> _Exercise instructions_
What you output must be the exact lines from the first line of the data through the one holding "the permission to be assigned.", with no pictures.

> _Records supplied_

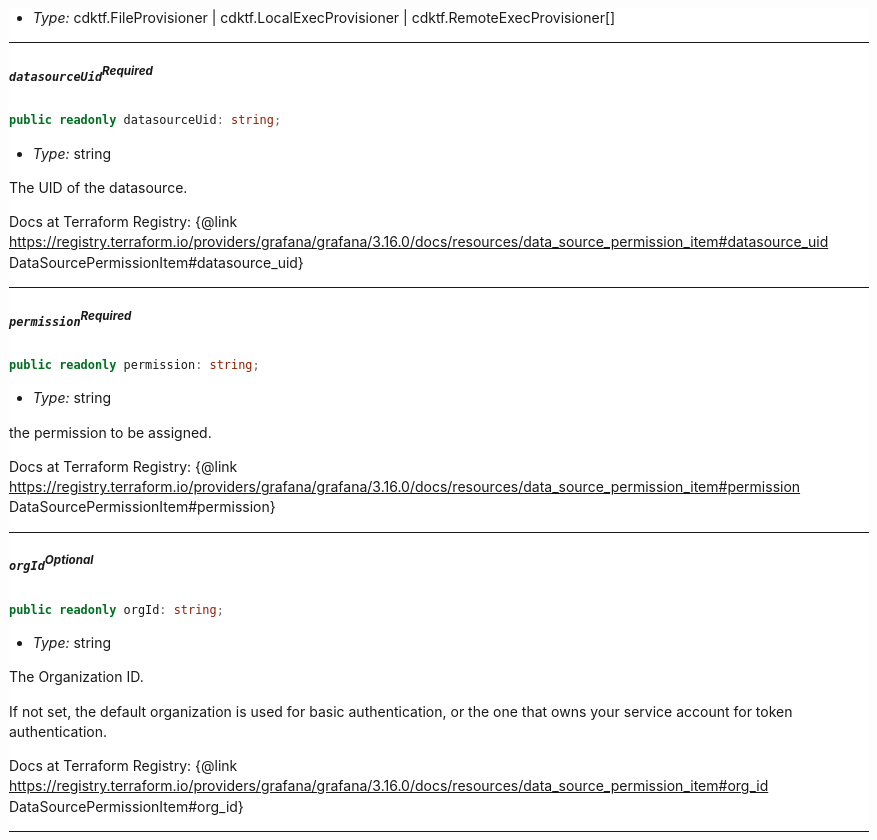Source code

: - *Type:* cdktf.FileProvisioner | cdktf.LocalExecProvisioner | cdktf.RemoteExecProvisioner[]

---

##### `datasourceUid`<sup>Required</sup> <a name="datasourceUid" id="rhizo-co-terraform-provider-grafana.dataSourcePermissionItem.DataSourcePermissionItemConfig.property.datasourceUid"></a>

```typescript
public readonly datasourceUid: string;
```

- *Type:* string

The UID of the datasource.

Docs at Terraform Registry: {@link https://registry.terraform.io/providers/grafana/grafana/3.16.0/docs/resources/data_source_permission_item#datasource_uid DataSourcePermissionItem#datasource_uid}

---

##### `permission`<sup>Required</sup> <a name="permission" id="rhizo-co-terraform-provider-grafana.dataSourcePermissionItem.DataSourcePermissionItemConfig.property.permission"></a>

```typescript
public readonly permission: string;
```

- *Type:* string

the permission to be assigned.

Docs at Terraform Registry: {@link https://registry.terraform.io/providers/grafana/grafana/3.16.0/docs/resources/data_source_permission_item#permission DataSourcePermissionItem#permission}

---

##### `orgId`<sup>Optional</sup> <a name="orgId" id="rhizo-co-terraform-provider-grafana.dataSourcePermissionItem.DataSourcePermissionItemConfig.property.orgId"></a>

```typescript
public readonly orgId: string;
```

- *Type:* string

The Organization ID.

If not set, the default organization is used for basic authentication, or the one that owns your service account for token authentication.

Docs at Terraform Registry: {@link https://registry.terraform.io/providers/grafana/grafana/3.16.0/docs/resources/data_source_permission_item#org_id DataSourcePermissionItem#org_id}

---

> _Expected answer_
Source code

: - *Type:* cdktf.FileProvisioner | cdktf.LocalExecProvisioner | cdktf.RemoteExecProvisioner[]

---

##### `datasourceUid`<sup>Required</sup> <a name="datasourceUid" id="rhizo-co-terraform-provider-grafana.dataSourcePermissionItem.DataSourcePermissionItemConfig.property.datasourceUid"></a>

```typescript
public readonly datasourceUid: string;
```

- *Type:* string

The UID of the datasource.

Docs at Terraform Registry: {@link https://registry.terraform.io/providers/grafana/grafana/3.16.0/docs/resources/data_source_permission_item#datasource_uid DataSourcePermissionItem#datasource_uid}

---

##### `permission`<sup>Required</sup> <a name="permission" id="rhizo-co-terraform-provider-grafana.dataSourcePermissionItem.DataSourcePermissionItemConfig.property.permission"></a>

```typescript
public readonly permission: string;
```

- *Type:* string

the permission to be assigned.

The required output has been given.